Hope’s favourite reads
FOR ESME — WITH LOVE AND SQUALOR by JD Salinger: These funny, sad and scary stories linger in the mind, and I never tire of them. SELECTED POEMS by Roy Campbell: Despite ending up as a noisy neo-fascist, Campbell was a terrific poet.
CHERI by Colette: A bitter-sweet story of love gone wrong.
A VERY STRANGE SOCIETY by Allen Drury: Published in the ’60s and immediately banned, it is still a devastating portrait of familiar South African lunacies.
MAFEKING ROAD by Herman Charles Bosman: He was, and is, the greatest South African satirist. He gets us right. CARRY ON, JEEVES by PG Wodehouse:
His sense of the ridiculous always cheers me.
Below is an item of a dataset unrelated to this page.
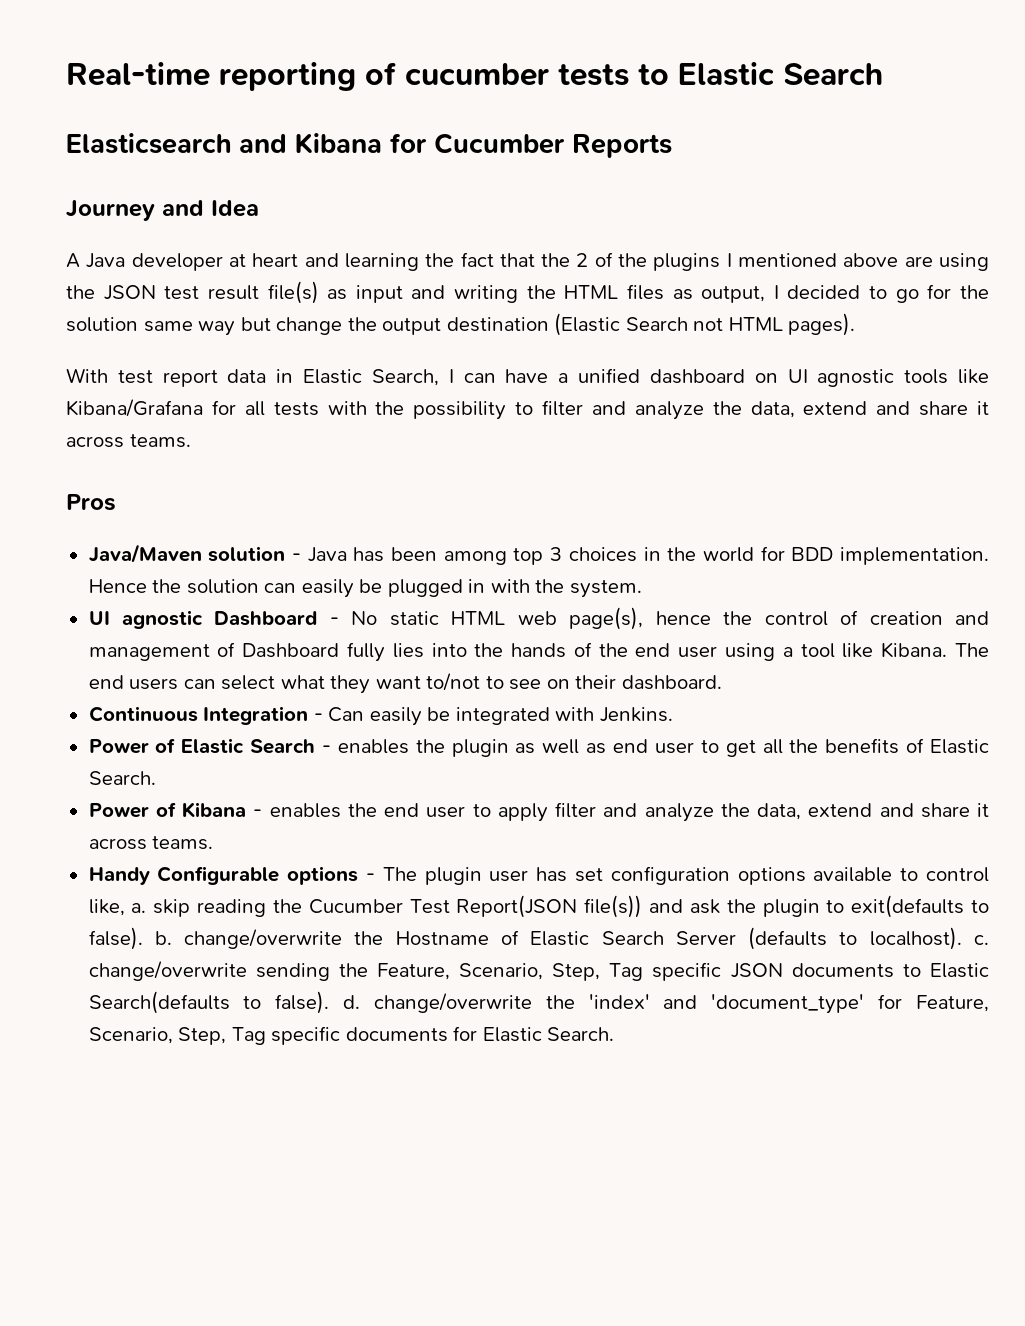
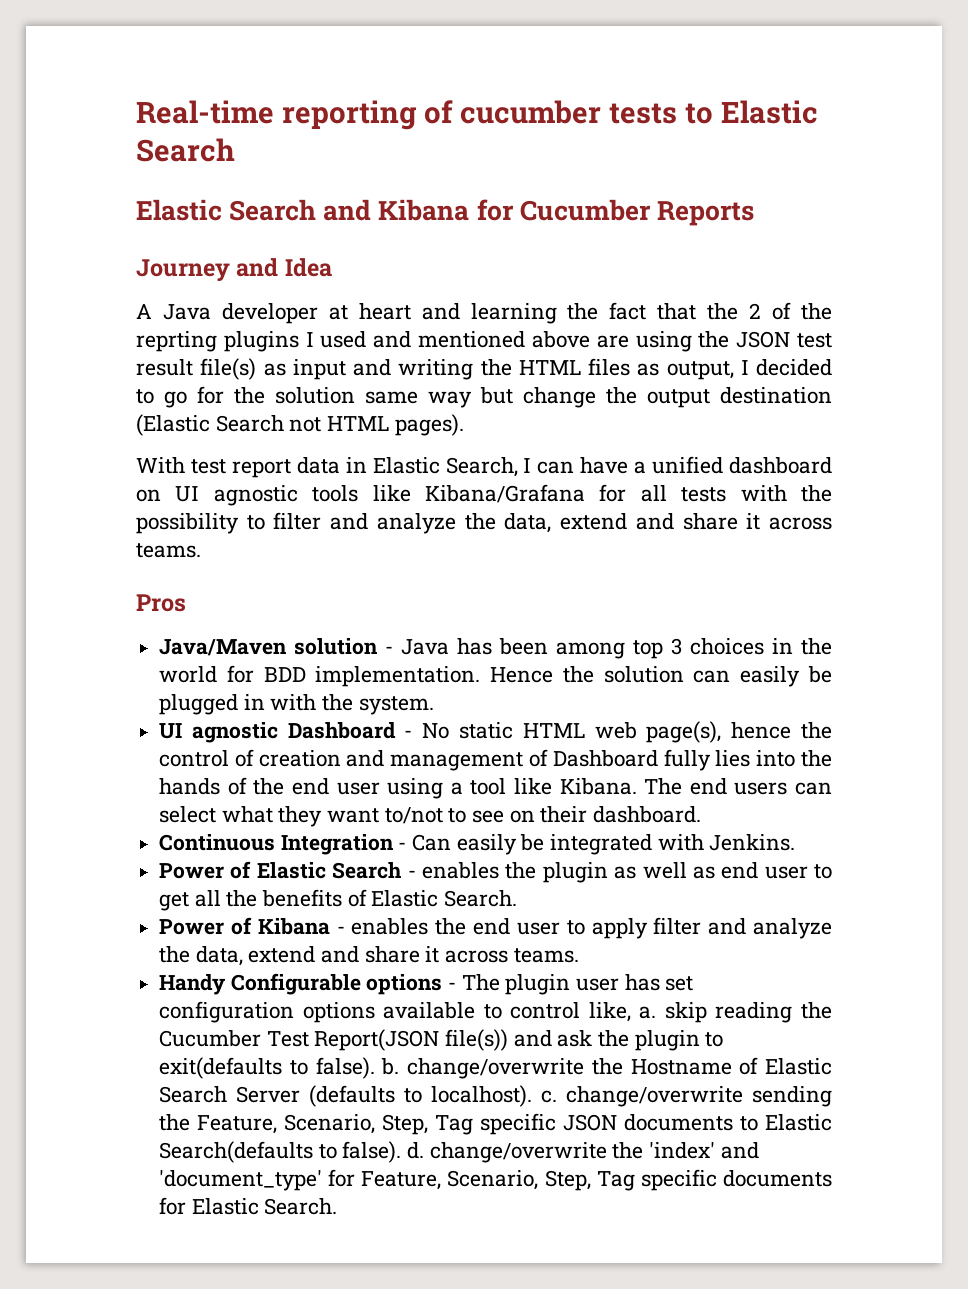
[66,133,231,154] Elasticsearch -> [136,199,317,221] Elastic Search
(648, 260) none -> [136,331,217,352] reprting
(732, 260) none -> [320,331,412,348] used and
SPEAK MEMORY by Vladimir Nabokov:
A beautiful memoir about exile, politics and home.
BANDIET by Hugh Lewin: I read this from time to time to be reminded of the price some unique individuals paid for fighting apartheid. A HOUSE FOR MR BISWAS by VS Naipaul: This story of a man trying to break free from the shackles of colonial thinking is not just brilliant, it’s very funny.
A MOVEABLE FEAST by Ernest Hemingway: Hemingway on Paris — the two make an unbeatable combination.